Эта картина успела уже порядком утомить нервно расхаживающего по тротуару Сережу: от сломанной водосточной трубы на углу дома до почты, от почты до трубы…
"На его месте я бы тоже не очень спешил. А Вы делаете успехи, г-н прапорщик! Прежде вы не стали бы упражнять своего остроумия на таких темах… Ладно… passons…"
Десять шагов до почты… "Тьфу ты, опять забыл, что не стоит отмечать свой путь заграничными окурками… Ну да не поднимать же теперь. Второй грузовик уже за последний час с закрытым брезентом грузом… И по два красноармейца в кузове. Чухонка с мешком, картошку несет? Нет, похоже - дрова. Сейчас открыто не носят - спекулянтов стреляют… Сволочи. Дети же как мухи мрут. Цена шоколадки - золотое кольцо… Кстати, черт бы побрал этот шоколад!" - Сережа с раздражением нащупал в кармане скользкую шуршащую фольгу: несколько попыток скормить эту горсть французских конфет Тутти потерпели решительную неудачу. "Николай Владимирович сказал, что ты еще не поправился!" - "Тутти, я терпеть не могу шоколада". - "А я терпеть не могу касторки, ну и что?" Ребеночек за словом в карман не полезет… А все же - прав ли Юрий… Ладно, passons. Комсомолки идут. Отвратное сочетание - сапожищи и юбка. "По мне же вид являет мерзкий В одежде дева офицерской"… А вон тот выглядит почти довоенно… Хотя это сейчас так кажется, а если приглядеться… Stop".
Сережа поспешно щелкнул портсигаром и сверился со спрятанной в нем фотографией.
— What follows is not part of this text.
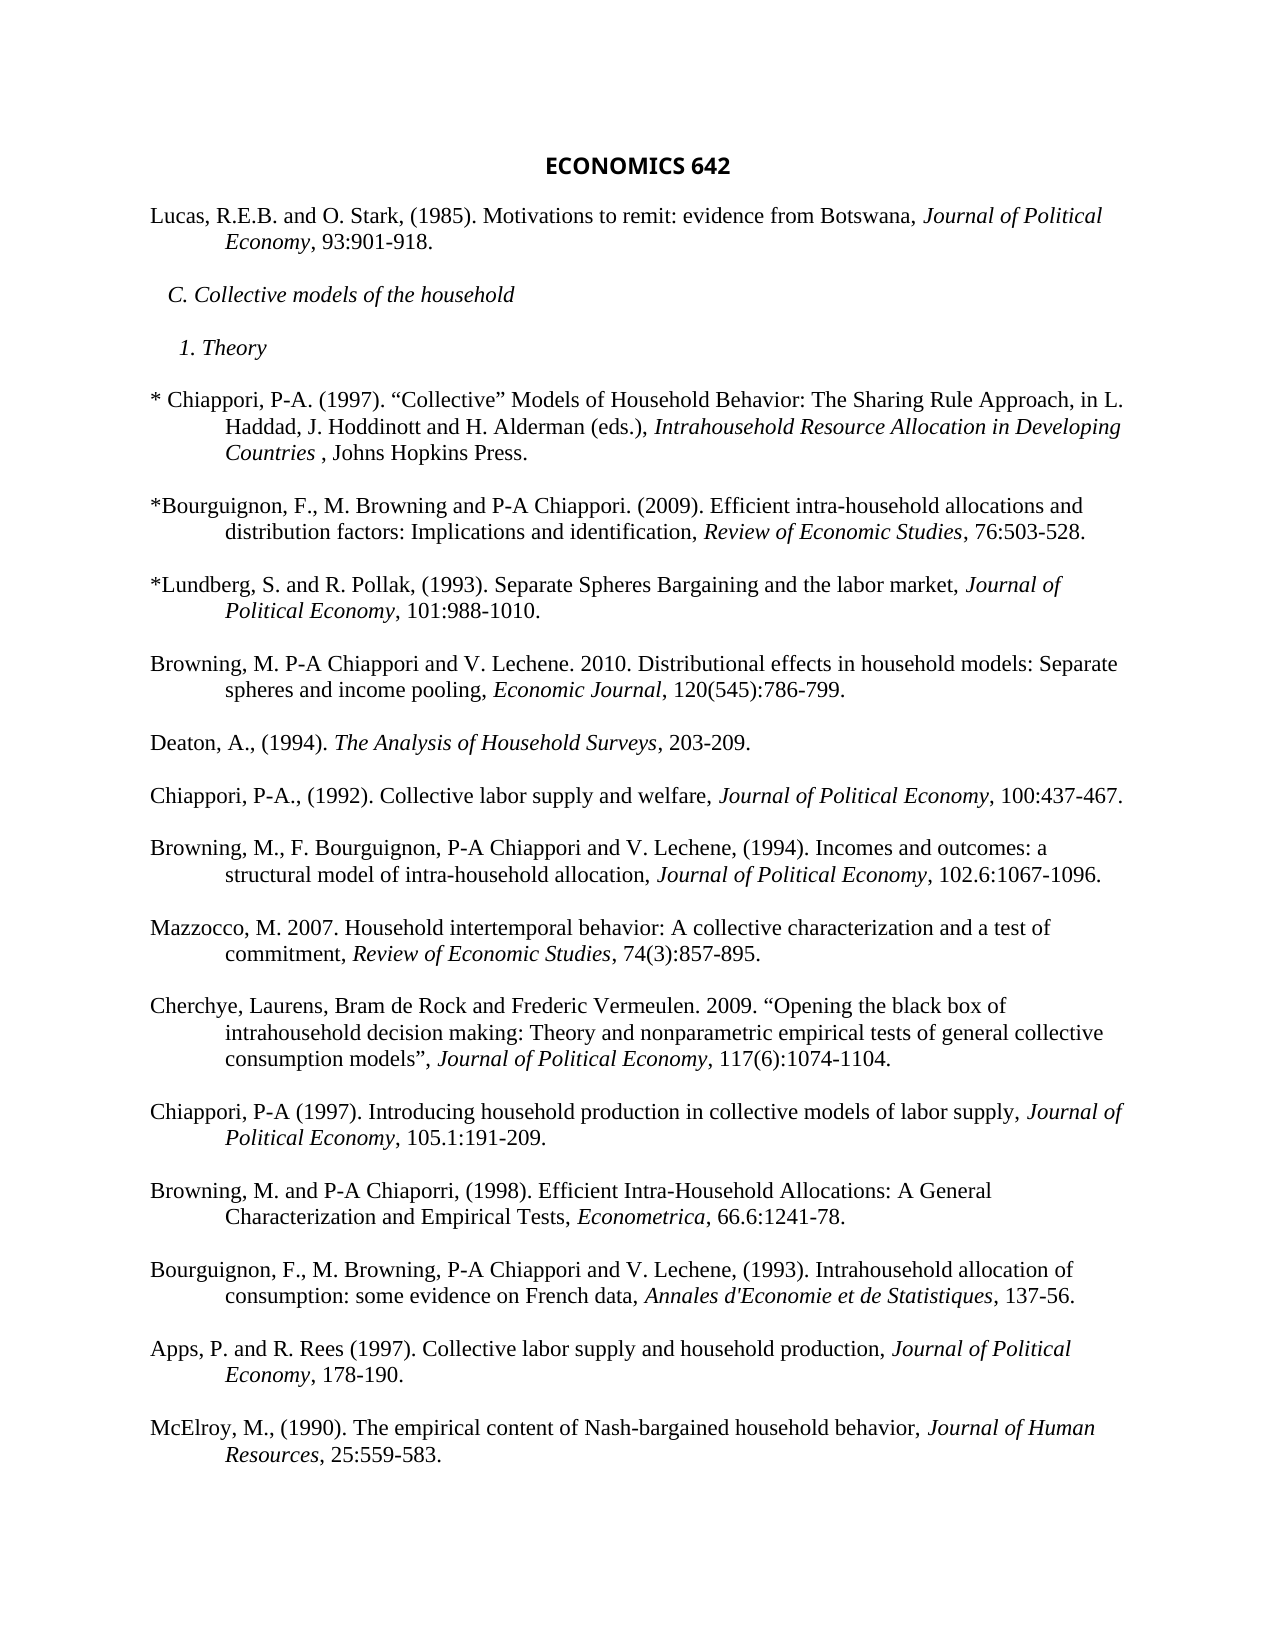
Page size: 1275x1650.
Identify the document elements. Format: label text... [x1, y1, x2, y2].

Входящий в подъезд дома высокий человек с мелкими чертами лица был бывшим капитаном Остаповым.
Сережа сунул портсигар в карман и торопливо вошел в темноватое помещение почты.
Грязная комнатка с кафельным полом была пуста. Девушка, сидевшая за деревянной стойкой, обернулась на стук двери.
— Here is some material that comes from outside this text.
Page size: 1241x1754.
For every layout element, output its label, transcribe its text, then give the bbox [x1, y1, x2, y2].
- Простите, барышня, вы не могли бы разрешить мне позвонить от вас?
- Только служебный телефон. Нельзя. - Девушка говорила едва слышно. У нее были пустые, жалкие глаза на землисто-бледном маленьком лице: волосы скрывала повязанная по-комсомольски косынка. "Голод делает людей похожими - бесполыми и лишенными возраста. Все голодные - старики".
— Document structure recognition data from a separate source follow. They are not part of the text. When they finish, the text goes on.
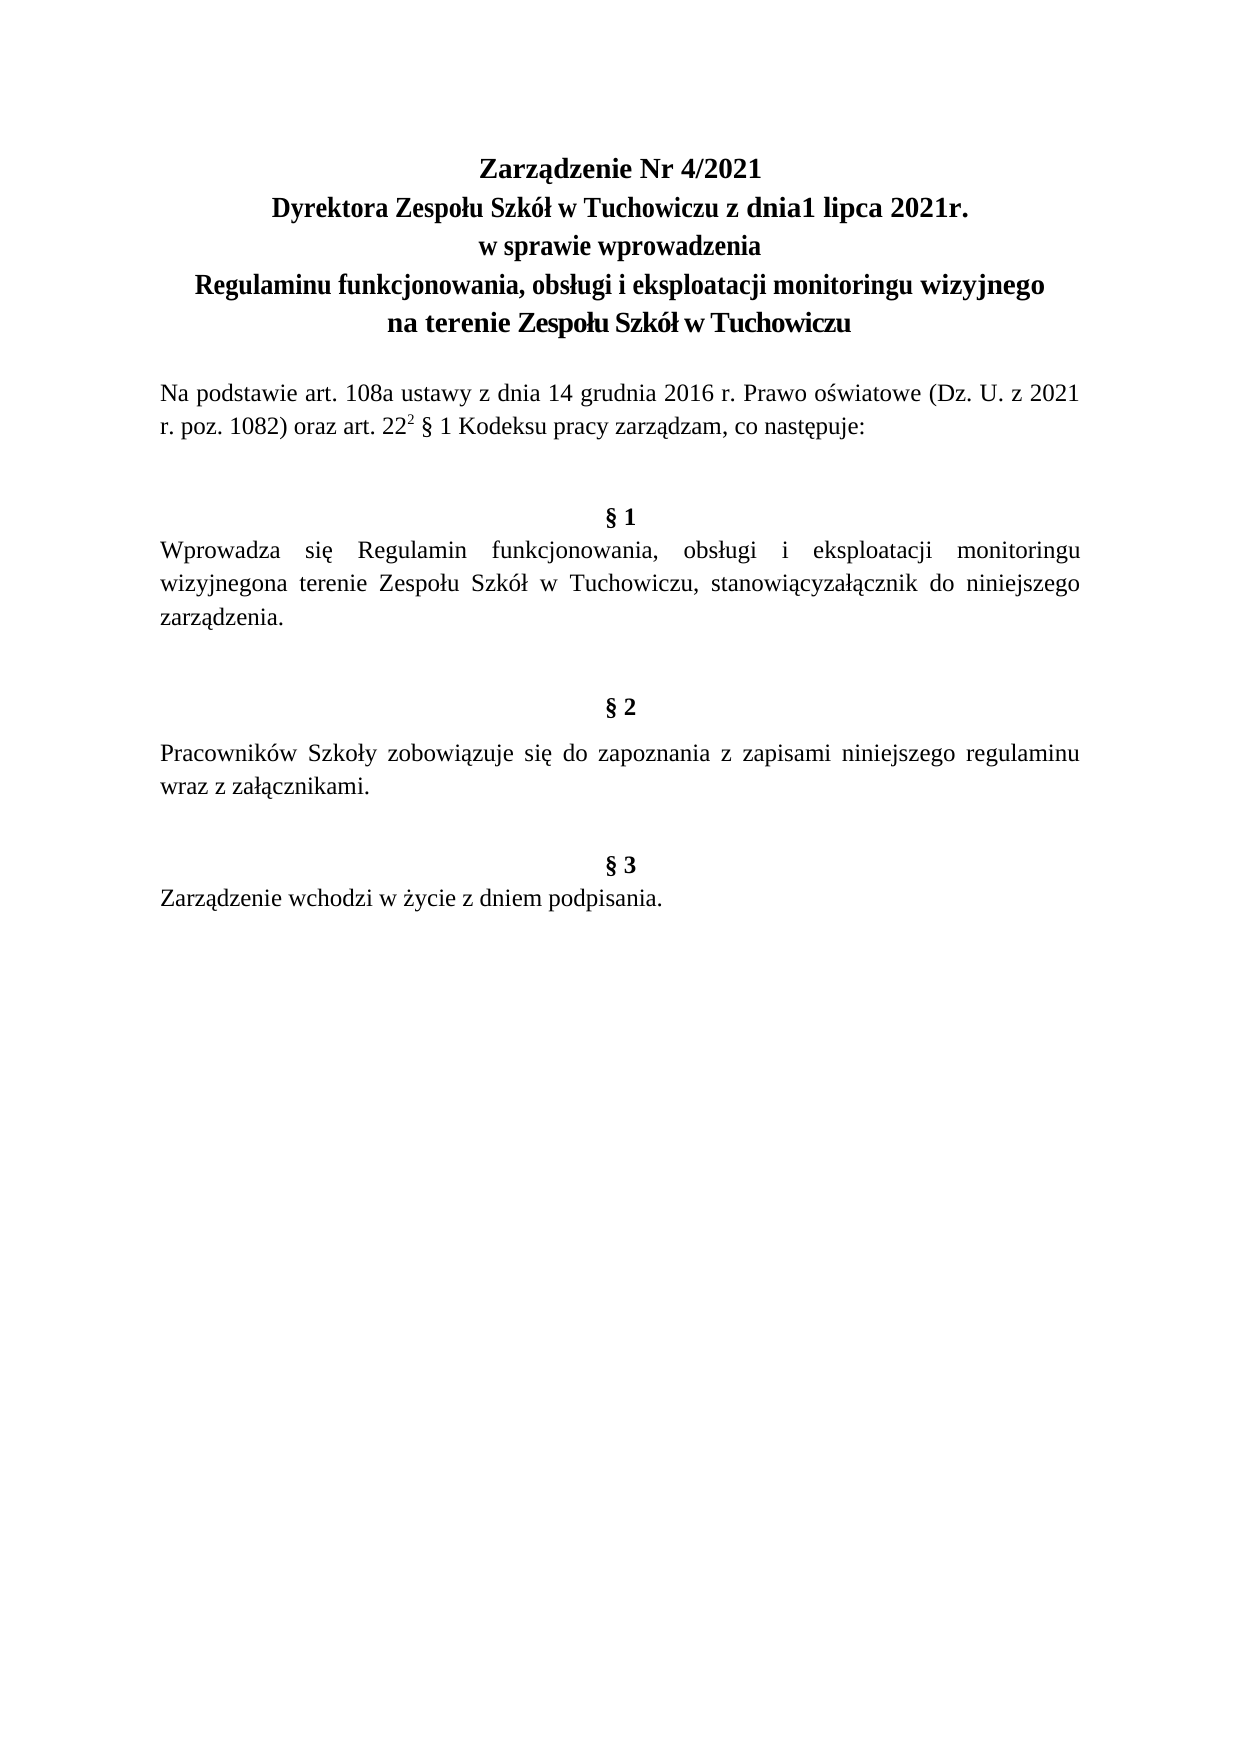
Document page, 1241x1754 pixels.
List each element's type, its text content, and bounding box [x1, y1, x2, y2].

text Pracowników Szkoły zobowiązuje się do zapoznania z zapisami niniejszego regulaminu wraz z załącznikami. [160, 738, 1081, 800]
subtitle § 1 [263, 502, 978, 531]
subtitle § 3 [263, 850, 978, 879]
text Regulaminu funkcjonowania, obsługi i eksploatacji monitoringu wizyjnego [174, 267, 1065, 300]
text Dyrektora Zespołu Szkół w Tuchowiczu z dnia1 lipca 2021r. [263, 190, 978, 223]
text w sprawie wprowadzenia [174, 228, 1065, 262]
text Na podstawie art. 108a ustawy z dnia 14 grudnia 2016 r. Prawo oświatowe (Dz. U. z 2021 r. poz. 1082) oraz art. 222 § 1 Kodeksu pracy zarządzam, co następuje: [160, 378, 1081, 439]
subtitle § 2 [263, 692, 978, 721]
subtitle Zarządzenie Nr 4/2021 [263, 151, 978, 185]
text Wprowadza się Regulamin funkcjonowania, obsługi i eksploatacji monitoringu wizyjnegona terenie Zespołu Szkół w Tuchowiczu, stanowiącyzałącznik do niniejszego zarządzenia. [160, 536, 1081, 630]
text Zarządzenie wchodzi w życie z dniem podpisania. [160, 883, 1093, 912]
text na terenie Zespołu Szkół w Tuchowiczu [174, 305, 1065, 339]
- Вы знаете, мне крайне нужно позвонить. Я Вас очень прошу…
- Если быстро только…
- Один момент! Спасибо! - Сережа быстро зашел за перегородку и снял трубку с аппарата на стене.
- Сто-два-пять-девять-семь, пожалуйста! Алло! Алло! Дядюшка, тетя уже ждет Вас у себя. Да? Хорошо! Да! Спасибо Вам.
Девушка в слабом недоумении посмотрела вслед: странный молодой человек в перчатках, речь которого ощутимо не вязалась с рабочим нарядом, уже вышел. Рядом со штемпельной подушечкой на стойке перед ней лежала, поблескивая цветной фольгой, горсть шоколадных конфет…
Снова заняв свой пост, Сережа заставил себя перестать ходить и опять закурил, хотя курить было уже до тошноты противно.
25
- Кто там? - спросил женский голос за обитой коричневым дерматином дверью.
- К товарищу Остапову, срочно! - громко ответил Юрий, не вынимая из кармана руки.
Дверь приоткрылась. Мгновенно оттеснив женщину в глубь прихожей, Некрасов протиснулся в квартиру. Женщина была лет тридцати, с модной короткой стрижкой, в темно-зеленом халате. При виде ворвавшихся в квартиру мужчин она испуганно вскрикнула, и на этот вскрик в коридор выбежал человек, только что виденный Сережей на улице: без кепи он оказался лыс, старше на вид…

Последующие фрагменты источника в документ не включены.